Senado altera proposta de regulamentação do Uber preocupado com lucros do app

O Senado aprovou na noite desta terça-feira, 31, por 45 votos a 10, o projeto que regulamenta empresas como Uber, Cabify e 99. Como a proposta sofreu alterações, terá de voltar para a Câmara dos Deputados, onde foi aprovada em abril.

quarta-feira 1º de novembro| Edição do dia

O Projeto de Lei da Câmara 28/2017 era favorável ao monopólio do transporte pago (taxis) e poderia resultar na demissão de milhares de empregos precários. Respeitando acordo firmado em reunião de líderes da Casa à tarde, os parlamentares retiraram, por meio da aprovação de duas emendas, a obrigatoriedade do uso de placas vermelhas e também a imposição de que apenas o dono do veículo pode dirigi-lo.

Foram retirados ainda outros dois trechos: um que possibilitava à prefeitura regulamentar o serviço - o município ficaria com a fiscalização - e outro que restringia o veículo a circular só na cidade onde foi registrado.

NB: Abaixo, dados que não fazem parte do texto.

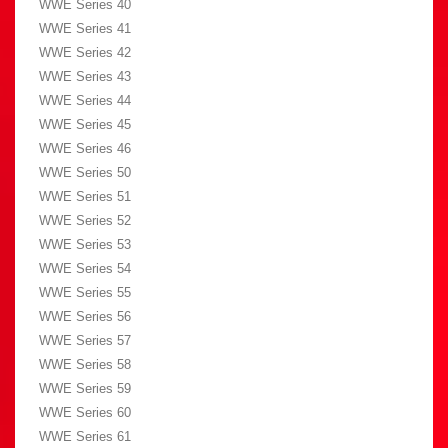
WWE Series 40
WWE Series 41
WWE Series 42
WWE Series 43
WWE Series 44
WWE Series 45
WWE Series 46
WWE Series 50
WWE Series 51
WWE Series 52
WWE Series 53
WWE Series 54
WWE Series 55
WWE Series 56
WWE Series 57
WWE Series 58
WWE Series 59
WWE Series 60
WWE Series 61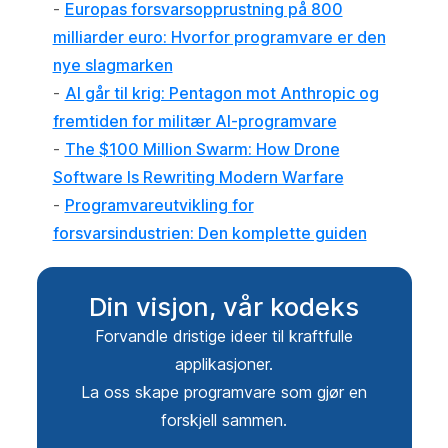
-
Europas forsvarsopprustning på 800
milliarder euro: Hvorfor programvare er den
nye slagmarken
-
AI går til krig: Pentagon mot Anthropic og
fremtiden for militær AI-programvare
-
The $100 Million Swarm: How Drone
Software Is Rewriting Modern Warfare
-
Programvareutvikling for
forsvarsindustrien: Den komplette guiden
Din visjon, vår kodeks
Forvandle dristige ideer til kraftfulle
applikasjoner.
La oss skape programvare som gjør en
forskjell sammen.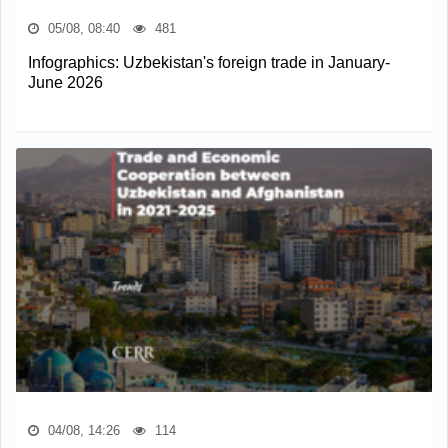
05/08, 08:40
481
Infographics: Uzbekistan's foreign trade in January-
June 2026
04/08, 14:26
114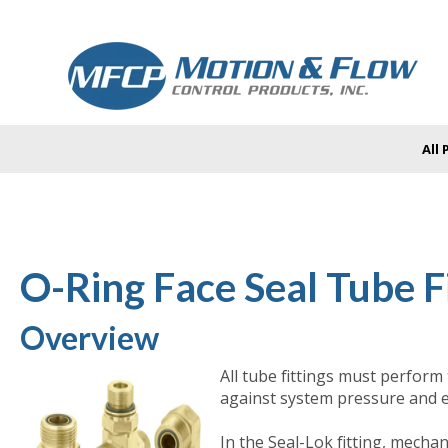
All
O-Ring Face Seal Tube Fi
Overview
All tube fittings must perform
against system pressure and e
In the Seal-Lok fitting, mecha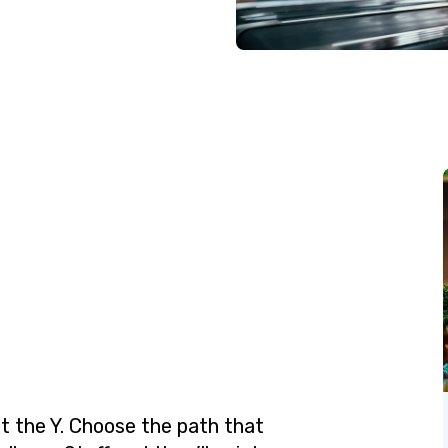
t the Y. Choose the path that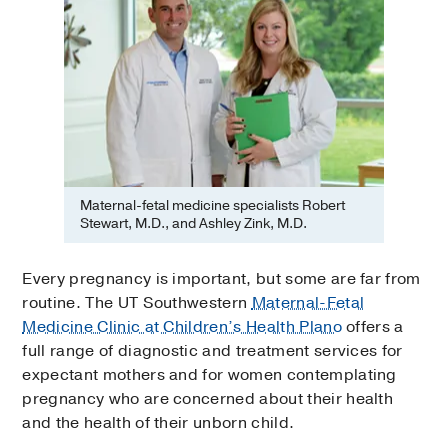
Maternal-fetal medicine specialists Robert
Stewart, M.D., and Ashley Zink, M.D.
Every pregnancy is important, but some are far from
routine. The UT Southwestern
Maternal-Fetal
Medicine Clinic at Children’s Health Plano
offers a
full range of diagnostic and treatment services for
expectant mothers and for women contemplating
pregnancy who are concerned about their health
and the health of their unborn child.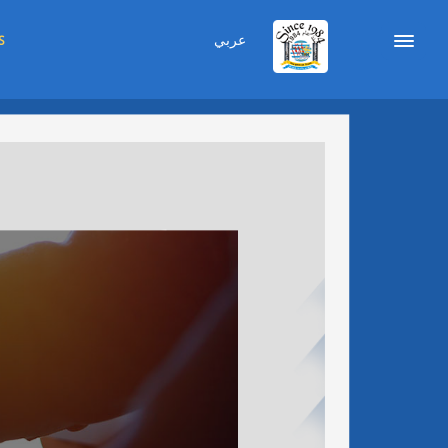
عربي
S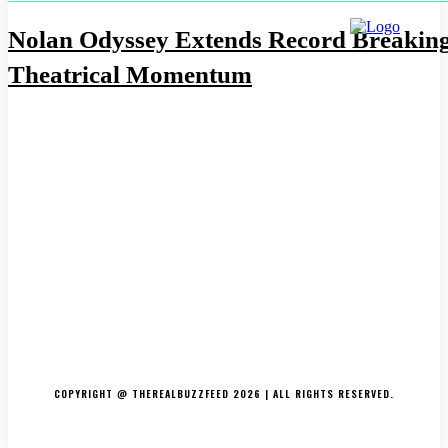
Nolan Odyssey Extends Record Breakin
Theatrical Momentum
ABOUT US
CONTACT US
DISCLAIMER
PRIVACY POLICY
COPYRIGHT @ THEREALBUZZFEED 2026 | ALL RIGHTS RESERVED.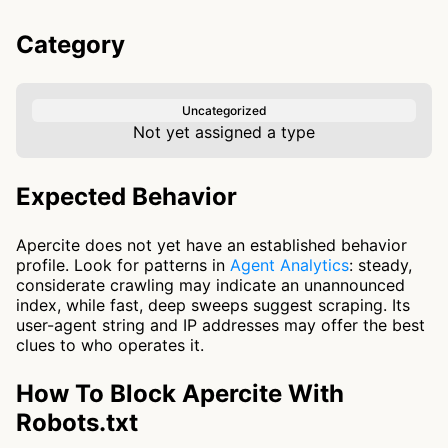
Category
Uncategorized
Not yet assigned a type
Expected Behavior
Apercite does not yet have an established behavior
profile. Look for patterns in
Agent Analytics
: steady,
considerate crawling may indicate an unannounced
index, while fast, deep sweeps suggest scraping. Its
user-agent string and IP addresses may offer the best
clues to who operates it.
How To Block Apercite With
Robots.txt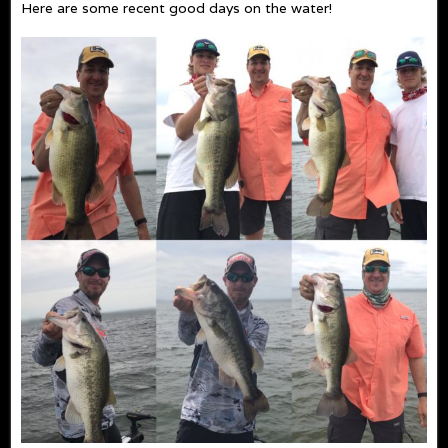
Here are some recent good days on the water!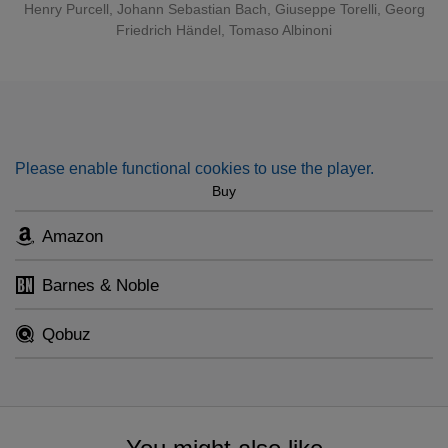
Henry Purcell
,
Johann Sebastian Bach
,
Giuseppe Torelli
,
Georg
Friedrich Händel
,
Tomaso Albinoni
Please enable functional cookies to use the player.
Buy
Amazon
Barnes & Noble
Qobuz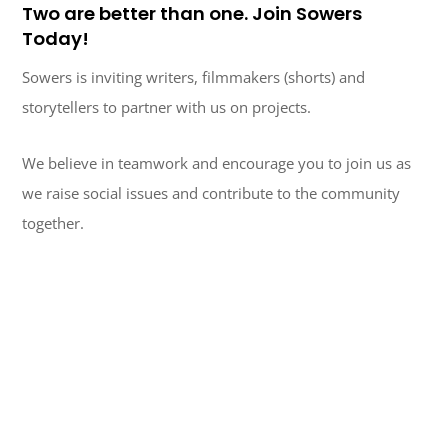
Two are better than one. Join Sowers
Today!
Sowers is inviting writers, filmmakers (shorts) and
storytellers to partner with us on projects.
We believe in teamwork and encourage you to join us as
we raise social issues and contribute to the community
together.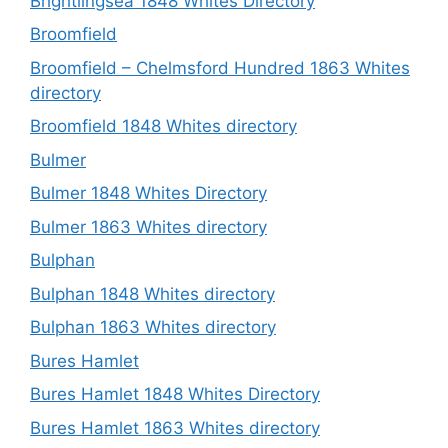
Brightlingsea 1848 Whites Directory
Broomfield
Broomfield – Chelmsford Hundred 1863 Whites
directory
Broomfield 1848 Whites directory
Bulmer
Bulmer 1848 Whites Directory
Bulmer 1863 Whites directory
Bulphan
Bulphan 1848 Whites directory
Bulphan 1863 Whites directory
Bures Hamlet
Bures Hamlet 1848 Whites Directory
Bures Hamlet 1863 Whites directory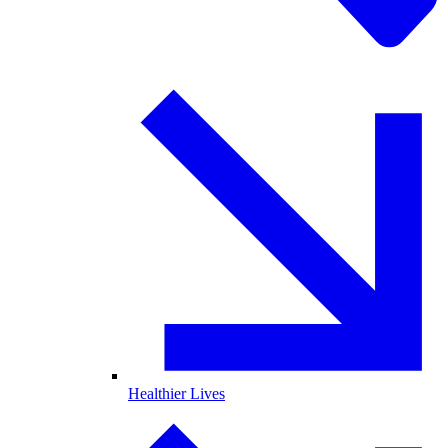
Healthier Lives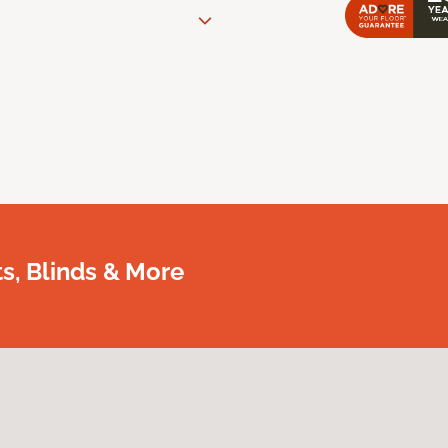
, Blinds & More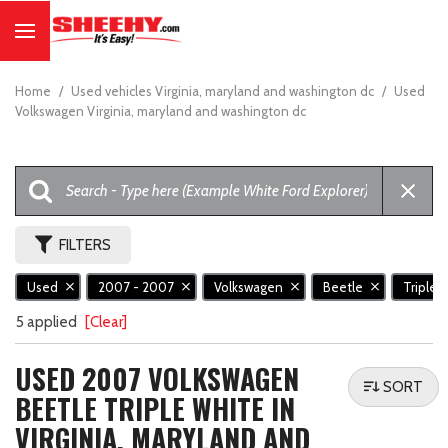
Home
/
Used vehicles Virginia, maryland and washington dc
/
Used
Volkswagen Virginia, maryland and washington dc
FILTERS
Used
2007 - 2007
Volkswagen
Beetle
Triple 
5 applied
[Clear]
USED 2007 VOLKSWAGEN
SORT
BEETLE TRIPLE WHITE IN
VIRGINIA, MARYLAND AND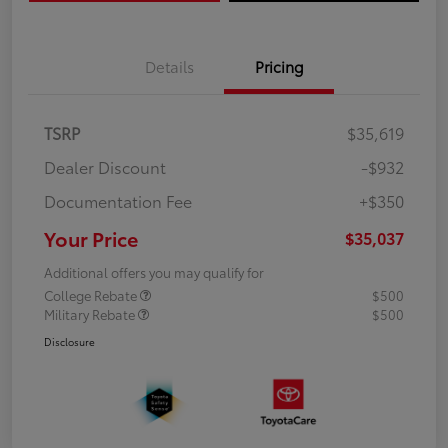
Details
Pricing
TSRP
$35,619
Dealer Discount
-$932
Documentation Fee
+$350
Your Price
$35,037
Additional offers you may qualify for
College Rebate
$500
Military Rebate
$500
Disclosure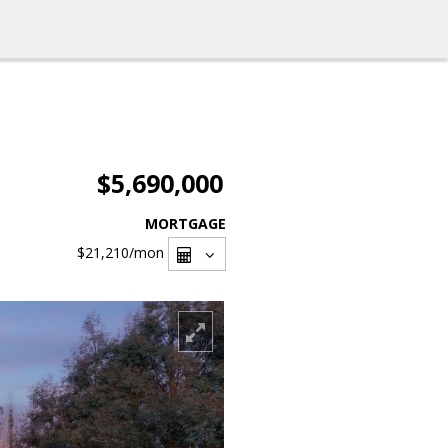
$5,690,000
MORTGAGE
$21,210
/mon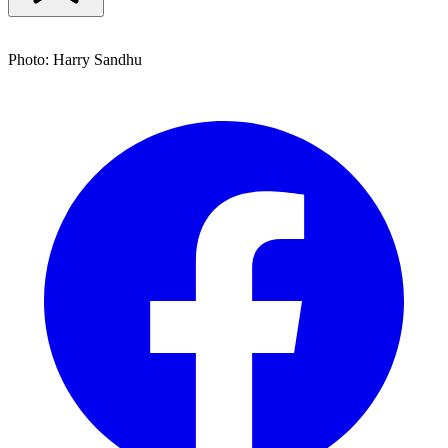
Photo: Harry Sandhu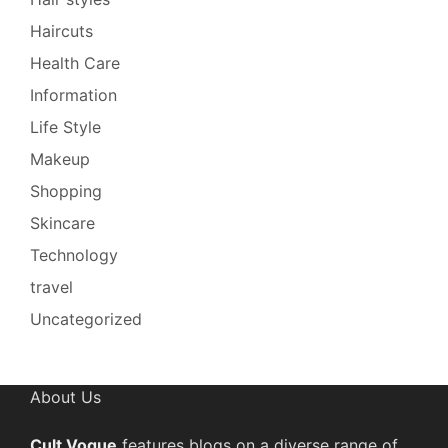
Haircuts
Health Care
Information
Life Style
Makeup
Shopping
Skincare
Technology
travel
Uncategorized
About Us
Cult Vogue
features blogs on a diverse range of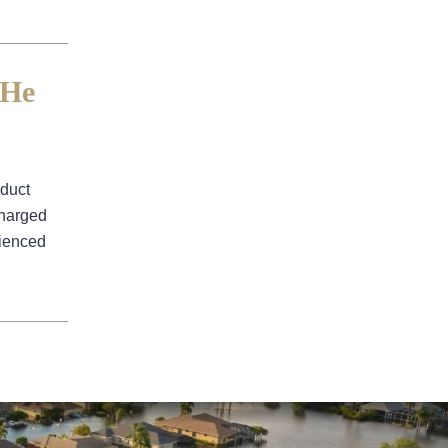
Water Damage
 He
nduct
charged
rienced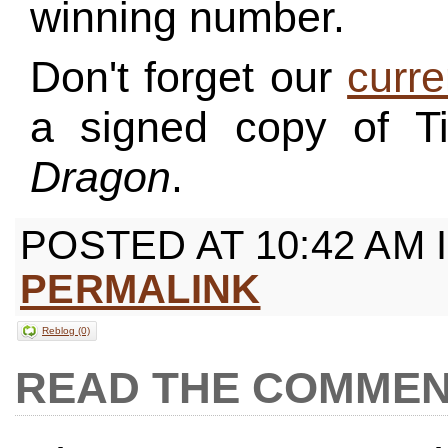
winning number.
Don't forget our
curre
a signed copy of 
Dragon
.
POSTED AT 10:42 AM 
PERMALINK
Reblog (0)
COMMEN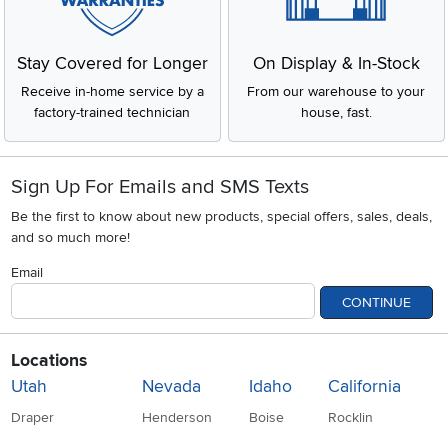
Stay Covered for Longer
On Display & In-Stock
Receive in-home service by a
From our warehouse to your
factory-trained technician
house, fast.
Sign Up For Emails and SMS Texts
Be the first to know about new products, special offers, sales, deals,
and so much more!
Email
CONTINUE
Locations
Utah
Nevada
Idaho
California
Draper
Henderson
Boise
Rocklin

Segundo as empresas, os artigos removidos praticamente impediriam o funcionamento dos apps no País. Já os taxistas dizem que as mudanças tornariam a concorrência mais justa.

Após a votação, o Uber disse que o Senado "ouviu as vozes dos mais de 500 mil motoristas parceiros e dos 17 milhões de usuários". Já o Cabify disse que a Casa "se demonstrou sensível à população". Para a 99, foi uma "vitória para a sociedade". Agradecem a salvação dos lucros dessas empresas-app, que seguirão explorando brutalmente seus motoristas sem direitos trabalhistas.

Ao mesmo tempo em que o app serve para facilitar a vida de muitos trabalhadores frente a um sistema de transporte tão precário e escasso, que não atende toda a população, o Uber é pioneiro no tipo de contrato “zero-hora”, onde o motorista recebe por corrida e a empresa fornece nada mais que o aplicativo para ficar com grande porcentagem do valor arrecadado.